Cloud and micro services approaches are changing the face of Service Request Management with a consistent, catalog-based front-end and fully automated service. What is the Amazon or Azure Cloud portal but a service catalog with a high-degree of automation? Self-service and automation empower functional teams and free the infrastructure teams from most on-demand consulting and engineering services so they can focus on building and sustaining a shared, self-service infrastructure.

Moving to enterprise scale

What happens when an Agile mindset is brought to true enterprise scale? Beyond the need for “team of teams” coordination, there are problems with risk management, governance and more. Business continuity, problem  management and major incident response become critical concerns. It’s Kepner- Tregoe’s view that major incident management, in particular, requires specialized  skills that help ensure the enterprise against catastrophic damage and loss. This “stop-gap  ability”  to stop the bleeding when major outages occur requires specialists with a combination of both outstanding problem  solving as well as facilitation and communication skills, due to the naturally high-pressure environment and the plethora of stakeholders  to satisfy.
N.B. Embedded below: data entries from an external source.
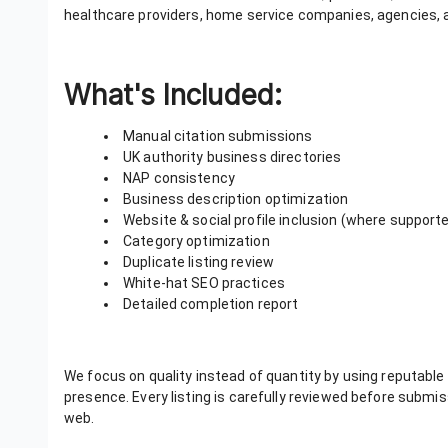
healthcare providers, home service companies, agencies, and
What's Included:
Manual citation submissions
UK authority business directories
NAP consistency
Business description optimization
Website & social profile inclusion (where support
Category optimization
Duplicate listing review
White-hat SEO practices
Detailed completion report
We focus on quality instead of quantity by using reputable 
presence. Every listing is carefully reviewed before subm
web.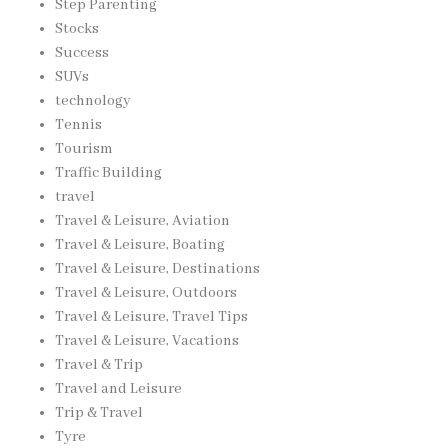
Step Parenting
Stocks
Success
SUVs
technology
Tennis
Tourism
Traffic Building
travel
Travel & Leisure, Aviation
Travel & Leisure, Boating
Travel & Leisure, Destinations
Travel & Leisure, Outdoors
Travel & Leisure, Travel Tips
Travel & Leisure, Vacations
Travel & Trip
Travel and Leisure
Trip & Travel
Tyre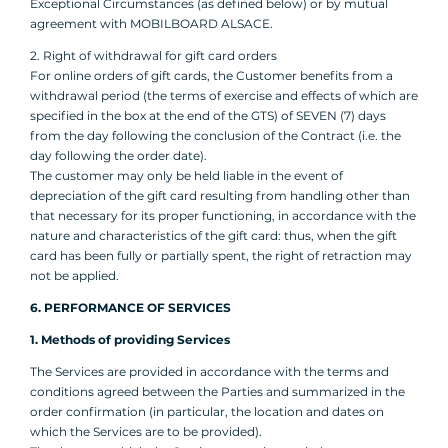
Exceptional Circumstances (as defined below) or by mutual
agreement with MOBILBOARD ALSACE.
2. Right of withdrawal for gift card orders
For online orders of gift cards, the Customer benefits from a
withdrawal period (the terms of exercise and effects of which are
specified in the box at the end of the GTS) of SEVEN (7) days
from the day following the conclusion of the Contract (i.e. the
day following the order date).
The customer may only be held liable in the event of
depreciation of the gift card resulting from handling other than
that necessary for its proper functioning, in accordance with the
nature and characteristics of the gift card: thus, when the gift
card has been fully or partially spent, the right of retraction may
not be applied.
6. PERFORMANCE OF SERVICES
1. Methods of providing Services
The Services are provided in accordance with the terms and
conditions agreed between the Parties and summarized in the
order confirmation (in particular, the location and dates on
which the Services are to be provided).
Furthermore, organizations can’t afford—in  this fast- moving  environment—to continue to solve the same old issues. Introducing Agile and DevOps principles into an organization with an insurmountable backlog of open problems  (and, therefore, rising incident volumes) is a risky endeavor. For Agile and DevOps to succeed, organizations need to start taking Problem Management  seriously and dedicate resources to finding the root cause of issues. Feeding Problem Management  back into the team backlog, on the same footing as new user “stories,”is an emerging best practice.

On the flip side, one risk of scaling up is when the organization implements so many processes that the all-important team experience is disrupted. Multiple processes more driven by the need for administration/documentation versus the value of their outputs can block team delivery  and their cohesion and ability  to deliver customer-value deteriorates. kind of performance degradation is also an enterprise risk; possibly the biggest one of scaling up.

In conclusion

There is much that ITSM practices have to offer the new Agile/DevOps  world. They provide  an alignment around  language and proven practices. Service catalogs, Change, Incident, and Problem Management  all are relevant. Organizations should guard, however, against using ITSM as a rationale to emphasize structure and process over service outcomes, losing some of the original intent of frameworks like ITIL. A service-centric approach to user outcomes has long been a part of the ITSM philosophy, and service managers  who keep that focus and have the ability  to apply “quality  thinking at speed” will continue to do well. At the end of the day, it’s all about that customer experience, and their daily moment of truth when encountering your digital  systems both in terms of quality  and stability.